In the evening, riot police returned in force. Their actions to end the demonstration opened with overly aggressive measures-tracer bullet fire and teargas, and, according to witnesses, no verbal warnings to disperse-and they used excessive force against people who were not physically challenging them. Protestors who had armed themselves with metal rods, sticks, paving stones, and even petrol bombs, repulsed the police attack, and the police withdrew to a road junction a few hundred meters away. While the main demonstration continued peacefully behind the barricades, a group of protestors began attacking the police, and a number of the fatalities seem to have occurred as a result. Whereas some shootings appear to have occurred when the police were under direct attack, it appears police also shot at protestors deliberately and indiscriminately in circumstances where there is no evidence that lethal force was justified.
In the aftermath of the violence there were more than 100 arrests. Human Rights Watch spoke to people who had been beaten in the course of being arrested, and assaulted, verbally abused, and threatened while in police custody. Detainees we spoke with were denied the right to inform their families of their whereabouts, and were refused access to lawyers of their own choosing.
The Armenian authorities' response to the March 1 events has been one-sided.
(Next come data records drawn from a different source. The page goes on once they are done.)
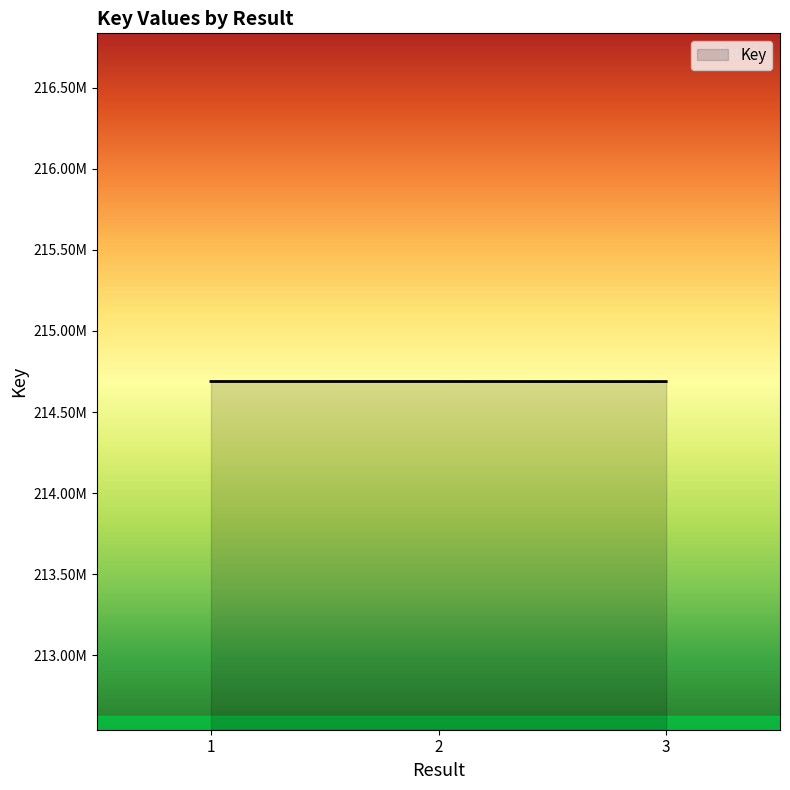

Does the chart display data point markers on the line(s)?

No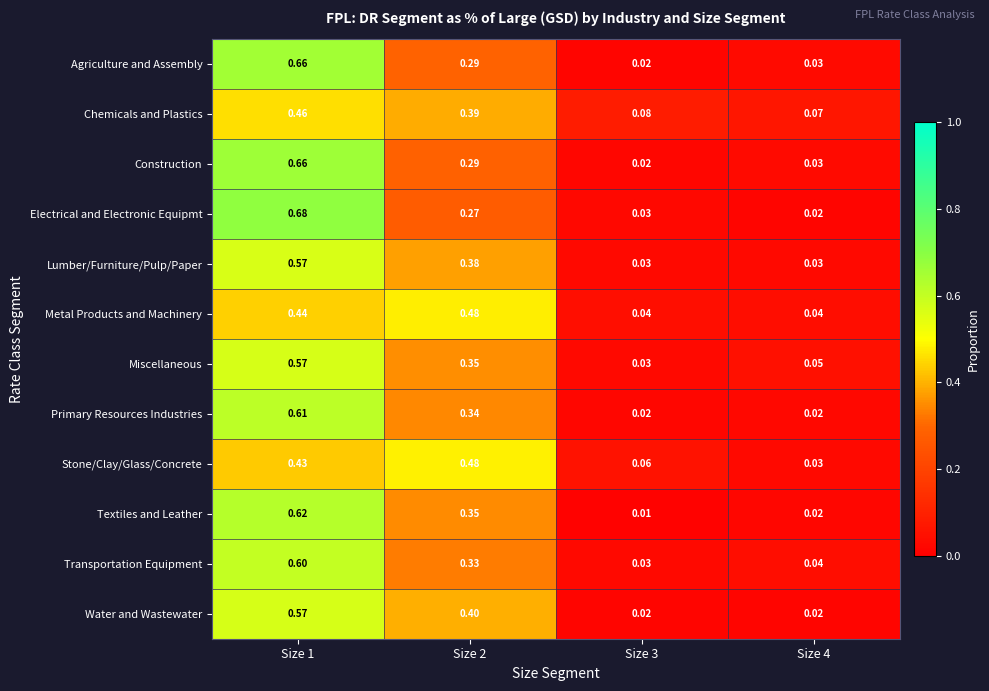

Which series changed the most between Size 1 and Size 4?

Electrical and Electronic Equipmt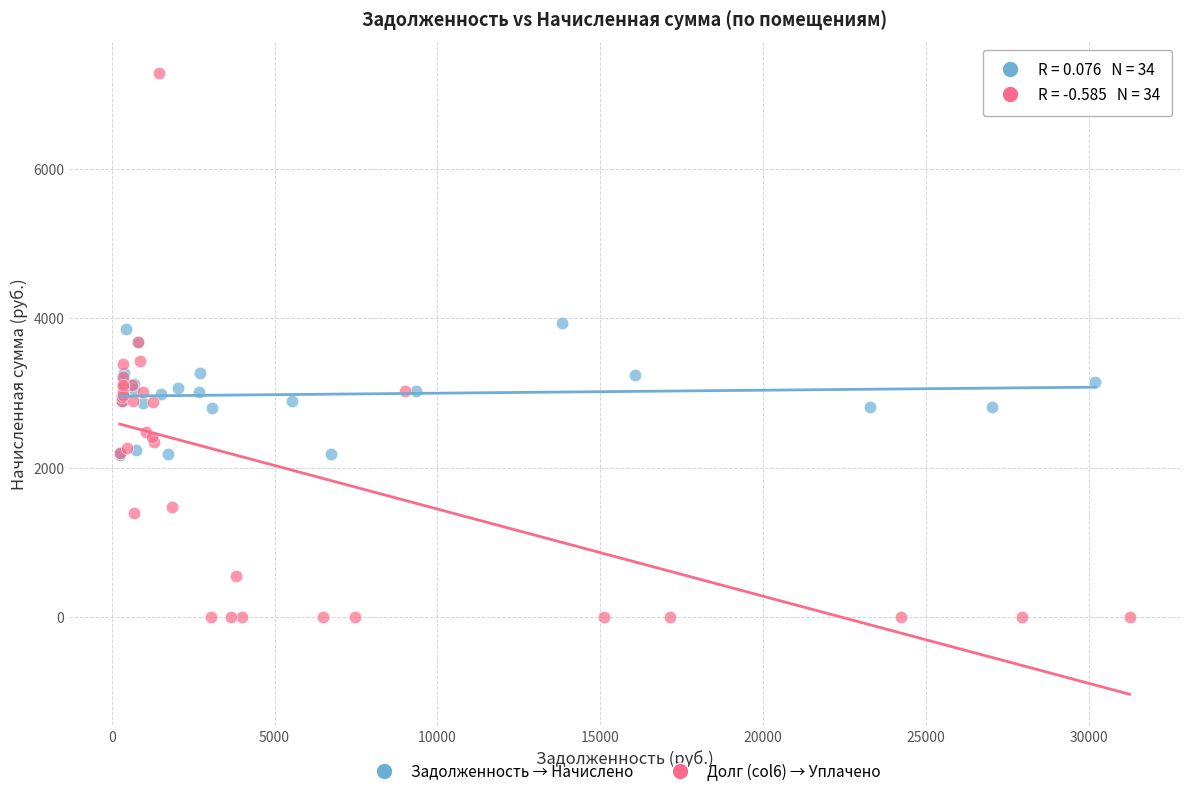

Which series contains the lowest Y value?

Долг (col6) → Уплачено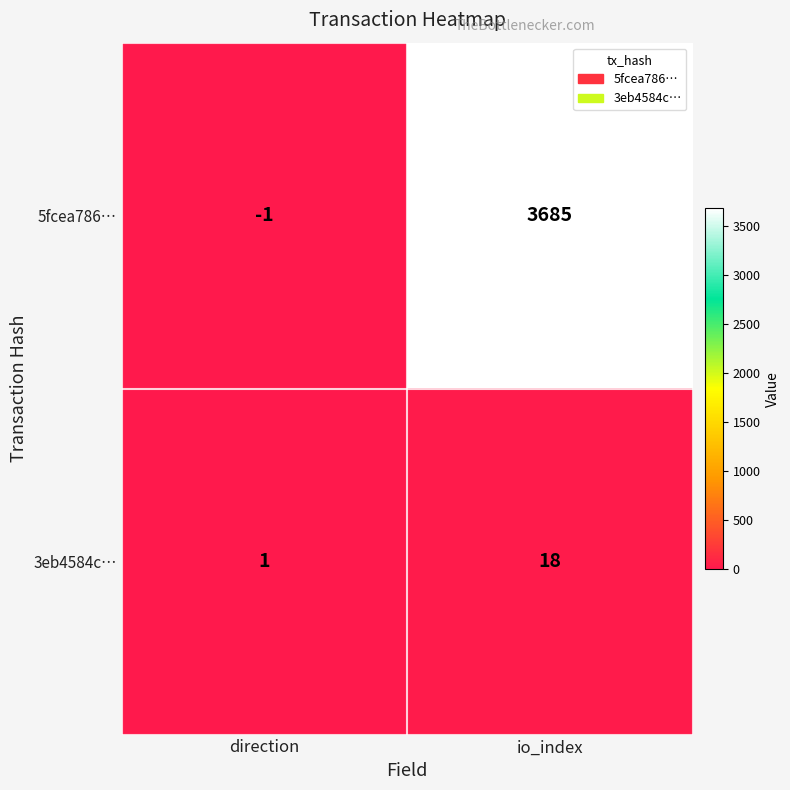

True or false: 3eb4584c… has a value of 0 at direction.

False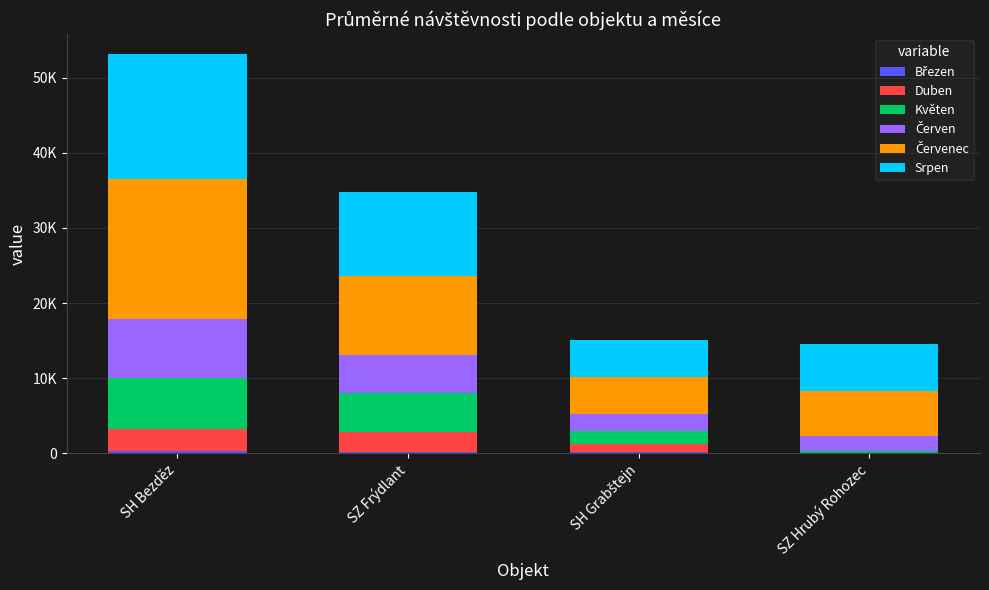

Is it true that Srpen equals 4861.0 at SH Bezděz?

False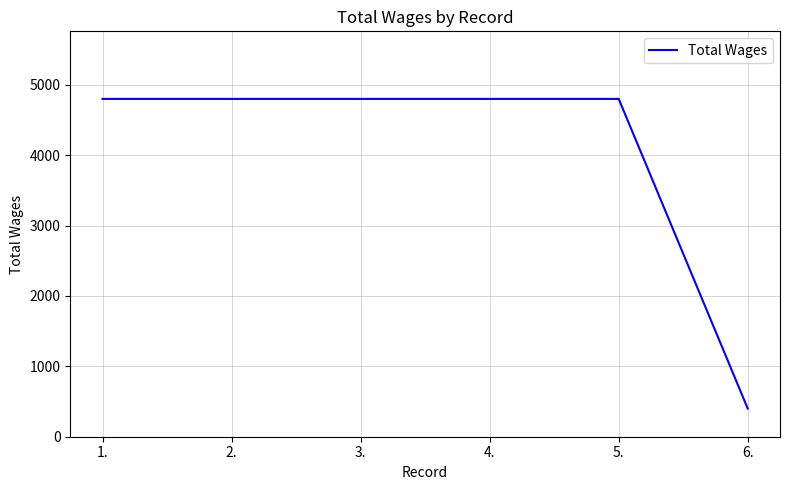

Is it true that the value at 4. is 6719?

False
While they have investigated, prosecuted, and convicted dozens of opposition members, sometimes in flawed and politically motivated trials, for organizing the demonstration and participating in violent disorder, they have not prosecuted a single representative of the authorities for excessive use of force. The Office of the Public Prosecutor has also dismissed all allegations of ill-treatment and torture in detention as unfounded.
Electoral politics in Armenia since independence has remained stuck in a cycle of uneven contests, fraud, and disputes that more often than not spill onto the streets. There is low public confidence in the way elections are run, and widespread cynicism about their outcome. The functioning of Armenia's multiparty system and genuine political competition are also hampered by the persistent inability of the array of political parties to stabilize and consolidate. To the extent that it exists, real political competition is volatile with a permanent risk of violence, and mutual respect between electoral competitors-especially between victors and losers-is lacking.
Specifically in respect of the deaths and injuries occurring on March 1, the Armenian Office of the Public Prosecutor should increase its efforts to conduct an independent, impartial investigation to establish whether law enforcement officials acted within limits set in national and international law for crowd control and use of force. This investigation should also cover the allegations of ill-treatment of people detained in connection with their participation in the March 1 events, assessing whether the array of international and European standards against torture, ill-treatment and arbitrary detention, to which Armenia is party, were breached.
More broadly, there is a need to address the deficiencies and manipulations in Armenia's electoral processes that contribute to distrust in their fairness and doubts about their outcomes. National authorities, and international partners concerned about Armenia's democratic transition, need to address both the causes and the symptoms of the pervasive public skepticism that genuine democracy can be made to work in Armenia.